Nine Books to Commemorate Black History Month

In this epic, beautifully written masterwork, author Isabel Wilkerson chronicles one of the great untold stories of American history: the decades-long migration of black citizens who fled the South for northern and western cities, in search of a better life. With stunning historical detail, Wilkerson tells this story through the lives of three unique individuals. She captures their first cross-country trips by car and train and their new lives in colonies, as well as how they changed these cities and improved them with discipline, drive, and hard work.

Sara King has nothing, save for her secrets and the baby in her belly, as she boards the bus to Memphis, hoping to outrun her past in Chicago. She is welcomed with open arms by Mama Sugar, owner of the popular boardinghouse The Scarlet Poplar. Like many cities in early 1960s America, Memphis is still segregated, but change is in the air. Across the country, people like Martin Luther King Jr. are leading the fight for equal rights. The Two Lives of Sara is an emotional and unforgettable story of hope, resilience, and unexpected love.

First published in 1952 and hailed as a masterpiece, Invisible Man is one of those rare novels that have changed the shape of American literature. For not only does Ralph Ellison’s journey across the racial divide tell unparalleled truths about the nature of bigotry and its effects on both victims and perpetrators, it gives us an entirely new model of what a novel can be. As he journeys from the Deep South to the streets and basements of Harlem, Ellison’s nameless protagonist ushers readers into a parallel universe that throws our own into harsh and even hilarious relief.

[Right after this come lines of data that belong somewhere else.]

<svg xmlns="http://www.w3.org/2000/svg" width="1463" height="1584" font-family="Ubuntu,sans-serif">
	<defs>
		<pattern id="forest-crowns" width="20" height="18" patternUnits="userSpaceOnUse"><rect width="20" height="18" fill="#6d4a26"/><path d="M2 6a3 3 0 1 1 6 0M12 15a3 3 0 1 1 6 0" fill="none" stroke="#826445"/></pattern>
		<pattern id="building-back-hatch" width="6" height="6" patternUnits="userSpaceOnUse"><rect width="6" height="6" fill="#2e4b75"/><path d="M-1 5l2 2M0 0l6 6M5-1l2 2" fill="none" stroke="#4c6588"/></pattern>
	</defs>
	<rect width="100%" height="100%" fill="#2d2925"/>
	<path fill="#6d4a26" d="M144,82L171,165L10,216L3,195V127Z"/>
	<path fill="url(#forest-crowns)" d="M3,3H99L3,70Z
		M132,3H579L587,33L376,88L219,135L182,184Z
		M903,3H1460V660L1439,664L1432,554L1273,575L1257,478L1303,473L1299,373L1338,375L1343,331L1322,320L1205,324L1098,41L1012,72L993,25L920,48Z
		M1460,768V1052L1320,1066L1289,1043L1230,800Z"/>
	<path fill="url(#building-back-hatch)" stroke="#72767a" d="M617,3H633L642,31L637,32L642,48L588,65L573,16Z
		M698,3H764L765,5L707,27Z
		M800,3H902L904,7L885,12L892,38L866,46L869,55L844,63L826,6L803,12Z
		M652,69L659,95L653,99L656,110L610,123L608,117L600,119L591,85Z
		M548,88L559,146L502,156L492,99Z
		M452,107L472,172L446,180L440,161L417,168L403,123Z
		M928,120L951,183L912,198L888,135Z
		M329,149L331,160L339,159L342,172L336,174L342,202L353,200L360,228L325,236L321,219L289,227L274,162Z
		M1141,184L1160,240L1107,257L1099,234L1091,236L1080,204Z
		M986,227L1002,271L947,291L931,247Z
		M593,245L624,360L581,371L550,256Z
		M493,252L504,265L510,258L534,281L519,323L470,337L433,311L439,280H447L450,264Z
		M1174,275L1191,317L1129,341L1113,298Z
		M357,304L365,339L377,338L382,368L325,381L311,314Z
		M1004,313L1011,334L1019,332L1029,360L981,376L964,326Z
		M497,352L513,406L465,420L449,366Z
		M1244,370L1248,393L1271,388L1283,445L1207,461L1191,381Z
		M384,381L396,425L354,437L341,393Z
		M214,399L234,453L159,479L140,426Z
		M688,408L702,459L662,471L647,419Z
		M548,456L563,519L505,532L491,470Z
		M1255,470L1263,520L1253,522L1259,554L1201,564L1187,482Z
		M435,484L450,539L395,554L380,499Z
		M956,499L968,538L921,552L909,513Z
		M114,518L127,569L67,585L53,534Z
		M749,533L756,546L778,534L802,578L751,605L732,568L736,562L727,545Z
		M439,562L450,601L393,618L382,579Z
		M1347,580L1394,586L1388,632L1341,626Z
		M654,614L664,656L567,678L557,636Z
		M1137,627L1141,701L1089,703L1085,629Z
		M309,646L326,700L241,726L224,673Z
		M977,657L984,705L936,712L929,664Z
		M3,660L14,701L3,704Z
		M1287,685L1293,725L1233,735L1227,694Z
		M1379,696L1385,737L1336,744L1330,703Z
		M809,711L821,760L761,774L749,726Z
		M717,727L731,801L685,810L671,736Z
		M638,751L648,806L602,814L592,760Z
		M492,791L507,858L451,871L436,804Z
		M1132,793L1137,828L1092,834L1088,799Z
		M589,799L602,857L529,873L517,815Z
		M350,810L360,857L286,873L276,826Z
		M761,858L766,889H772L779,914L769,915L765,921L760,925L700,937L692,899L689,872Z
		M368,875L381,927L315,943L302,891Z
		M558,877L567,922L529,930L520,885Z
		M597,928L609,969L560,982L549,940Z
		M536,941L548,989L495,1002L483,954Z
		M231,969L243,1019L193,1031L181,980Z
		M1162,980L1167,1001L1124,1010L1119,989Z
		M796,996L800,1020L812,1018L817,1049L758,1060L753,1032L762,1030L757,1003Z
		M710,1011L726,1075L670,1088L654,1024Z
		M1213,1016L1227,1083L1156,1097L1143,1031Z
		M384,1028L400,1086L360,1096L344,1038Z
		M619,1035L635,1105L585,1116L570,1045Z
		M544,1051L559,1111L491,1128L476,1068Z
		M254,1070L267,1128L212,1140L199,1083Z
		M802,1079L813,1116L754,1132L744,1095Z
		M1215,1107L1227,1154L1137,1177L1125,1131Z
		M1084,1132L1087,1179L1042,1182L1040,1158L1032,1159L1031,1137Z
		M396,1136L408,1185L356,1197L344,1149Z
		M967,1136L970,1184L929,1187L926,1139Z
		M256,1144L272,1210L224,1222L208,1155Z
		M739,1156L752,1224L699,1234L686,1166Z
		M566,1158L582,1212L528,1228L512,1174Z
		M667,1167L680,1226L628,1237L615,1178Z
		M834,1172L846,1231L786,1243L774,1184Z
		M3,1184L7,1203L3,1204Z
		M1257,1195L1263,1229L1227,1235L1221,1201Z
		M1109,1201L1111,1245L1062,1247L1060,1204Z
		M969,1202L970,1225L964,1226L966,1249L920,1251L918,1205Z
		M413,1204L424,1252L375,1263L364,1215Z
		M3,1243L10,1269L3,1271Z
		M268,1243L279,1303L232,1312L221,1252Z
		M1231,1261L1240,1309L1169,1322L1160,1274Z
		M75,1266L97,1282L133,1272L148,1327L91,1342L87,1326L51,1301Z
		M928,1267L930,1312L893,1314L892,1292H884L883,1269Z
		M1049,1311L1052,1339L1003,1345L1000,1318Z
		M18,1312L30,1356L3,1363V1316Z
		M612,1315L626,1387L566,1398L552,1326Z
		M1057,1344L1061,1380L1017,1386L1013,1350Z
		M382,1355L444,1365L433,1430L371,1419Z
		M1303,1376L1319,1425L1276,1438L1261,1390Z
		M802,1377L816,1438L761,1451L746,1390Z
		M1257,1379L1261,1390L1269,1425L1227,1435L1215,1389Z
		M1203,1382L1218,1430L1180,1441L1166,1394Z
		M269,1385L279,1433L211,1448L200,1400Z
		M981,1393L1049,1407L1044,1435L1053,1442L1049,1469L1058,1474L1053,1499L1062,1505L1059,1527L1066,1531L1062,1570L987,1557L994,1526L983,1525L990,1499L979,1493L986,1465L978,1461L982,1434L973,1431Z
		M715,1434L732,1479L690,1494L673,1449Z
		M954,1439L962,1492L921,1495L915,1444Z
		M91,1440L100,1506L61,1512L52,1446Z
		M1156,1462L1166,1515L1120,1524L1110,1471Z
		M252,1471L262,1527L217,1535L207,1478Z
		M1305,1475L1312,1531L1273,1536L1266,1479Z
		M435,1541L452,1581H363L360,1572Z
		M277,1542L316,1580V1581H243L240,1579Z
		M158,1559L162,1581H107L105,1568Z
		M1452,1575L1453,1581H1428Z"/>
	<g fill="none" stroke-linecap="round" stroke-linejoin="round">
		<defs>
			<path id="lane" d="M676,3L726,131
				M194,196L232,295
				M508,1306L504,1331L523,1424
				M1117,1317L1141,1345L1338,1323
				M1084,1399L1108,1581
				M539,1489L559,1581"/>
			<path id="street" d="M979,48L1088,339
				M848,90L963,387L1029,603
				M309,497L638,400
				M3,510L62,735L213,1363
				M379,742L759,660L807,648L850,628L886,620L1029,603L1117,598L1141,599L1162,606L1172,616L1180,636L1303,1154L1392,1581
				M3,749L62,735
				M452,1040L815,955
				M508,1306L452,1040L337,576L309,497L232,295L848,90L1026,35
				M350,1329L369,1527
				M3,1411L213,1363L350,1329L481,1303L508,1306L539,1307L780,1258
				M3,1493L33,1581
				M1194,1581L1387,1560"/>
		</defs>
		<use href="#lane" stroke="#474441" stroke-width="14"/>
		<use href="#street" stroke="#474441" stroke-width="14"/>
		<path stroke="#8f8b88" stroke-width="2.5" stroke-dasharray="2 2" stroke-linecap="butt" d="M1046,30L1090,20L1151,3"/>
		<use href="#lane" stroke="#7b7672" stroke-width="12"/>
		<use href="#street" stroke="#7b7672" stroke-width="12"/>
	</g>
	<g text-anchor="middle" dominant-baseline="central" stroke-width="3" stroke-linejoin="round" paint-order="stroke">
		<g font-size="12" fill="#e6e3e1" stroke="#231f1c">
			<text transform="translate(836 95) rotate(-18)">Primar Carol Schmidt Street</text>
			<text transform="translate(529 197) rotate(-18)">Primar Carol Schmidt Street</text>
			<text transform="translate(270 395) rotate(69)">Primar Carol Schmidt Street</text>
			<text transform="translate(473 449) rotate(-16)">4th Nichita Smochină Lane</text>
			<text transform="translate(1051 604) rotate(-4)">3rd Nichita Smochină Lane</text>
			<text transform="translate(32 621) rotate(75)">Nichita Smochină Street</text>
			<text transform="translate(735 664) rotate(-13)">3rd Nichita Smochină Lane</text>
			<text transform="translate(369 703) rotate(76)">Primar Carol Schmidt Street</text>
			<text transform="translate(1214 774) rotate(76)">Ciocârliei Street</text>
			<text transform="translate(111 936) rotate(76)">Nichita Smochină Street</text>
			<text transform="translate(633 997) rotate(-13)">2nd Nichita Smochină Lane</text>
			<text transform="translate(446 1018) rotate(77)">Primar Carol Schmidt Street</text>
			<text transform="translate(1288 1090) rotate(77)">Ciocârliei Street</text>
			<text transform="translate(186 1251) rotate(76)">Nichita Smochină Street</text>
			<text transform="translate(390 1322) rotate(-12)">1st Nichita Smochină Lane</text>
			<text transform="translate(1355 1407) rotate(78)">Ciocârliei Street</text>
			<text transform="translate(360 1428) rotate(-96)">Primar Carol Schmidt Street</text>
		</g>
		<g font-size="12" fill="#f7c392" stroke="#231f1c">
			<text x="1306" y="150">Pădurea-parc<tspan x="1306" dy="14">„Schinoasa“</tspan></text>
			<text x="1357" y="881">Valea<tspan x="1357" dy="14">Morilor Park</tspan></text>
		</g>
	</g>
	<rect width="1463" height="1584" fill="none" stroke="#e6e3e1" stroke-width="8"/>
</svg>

Mildred Dee Brown (1905–89) was the cofounder of Nebraska’s Omaha Star, the longest running black newspaper founded by an African American woman in the United States. Known for her trademark white carnation corsage, Brown was the matriarch of Omaha’s Near North Side and an iconic city leader. Within the context of African American and women’s history studies, Forss’s Black Print with a White Carnation examines the impact of the black press through the narrative of Brown’s life and work.

Sent by their mother to live with their devout, self-sufficient grandmother in a small Southern town, Maya and her brother, Bailey, endure the ache of abandonment. At eight years old and back at her mother’s side in St. Louis, Maya is attacked by a man many times her age—and has to live with the consequences for a lifetime. Years later, in San Francisco, Maya learns that love for herself, the kindness of others, her own strong spirit, and the ideas of great authors will allow her to be free instead of imprisoned.

Fair and long-legged, independent and articulate, Janie Crawford sets out to be her own person—no mean feat for a black woman in the ’30s. Janie’s quest for identity takes her through three marriages and into a journey back to her roots. Their Eyes Were Watching God brings to life a Southern love story with the wit and pathos found only in the writing of Zora Neale Hurston. Out of print for almost thirty years, Hurston’s classic has since its 1978 reissue become perhaps the most widely read novel in the canon of African-American literature.

Cora is a slave on a cotton plantation in Georgia. Life is hell for all the slaves, but especially bad for Cora; an outcast even among her fellow Africans, she is coming into womanhood–where even greater pain awaits. When Caesar, a recent arrival from Virginia, tells her about the Underground Railroad, they decide to take a terrifying risk and escape. Like the protagonist of Gulliver’s Travels, Cora encounters different worlds at each stage of her journey–hers is an odyssey through time as well as space.

The Vignes twin sisters will always be identical. But after growing up together in a small, southern black community and running away at age sixteen, it’s not just the shape of their daily lives that is different as adults, it’s everything: their families, their communities, their racial identities. Many years later, one sister lives with her black daughter in the same southern town she once tried to escape. The other passes for white, and her white husband knows nothing of her past. Still, even separated by so many miles and just as many lies, the fates of the twins remain intertwined.

Two half-sisters, Effia and Esi, are born into different villages in eighteenth-century Ghana. Effia is married off to an Englishman and lives in comfort in the palatial rooms of Cape Coast Castle. Unbeknownst to Effia, her sister, Esi, is imprisoned beneath her in the castle’s dungeons, sold with thousands of others into the Gold Coast’s booming slave trade, and shipped off to America, where her children and grandchildren will be raised in slavery. Yaa Gyasi’s magisterial first novel sets the fate of the individual against the obliterating movements of time.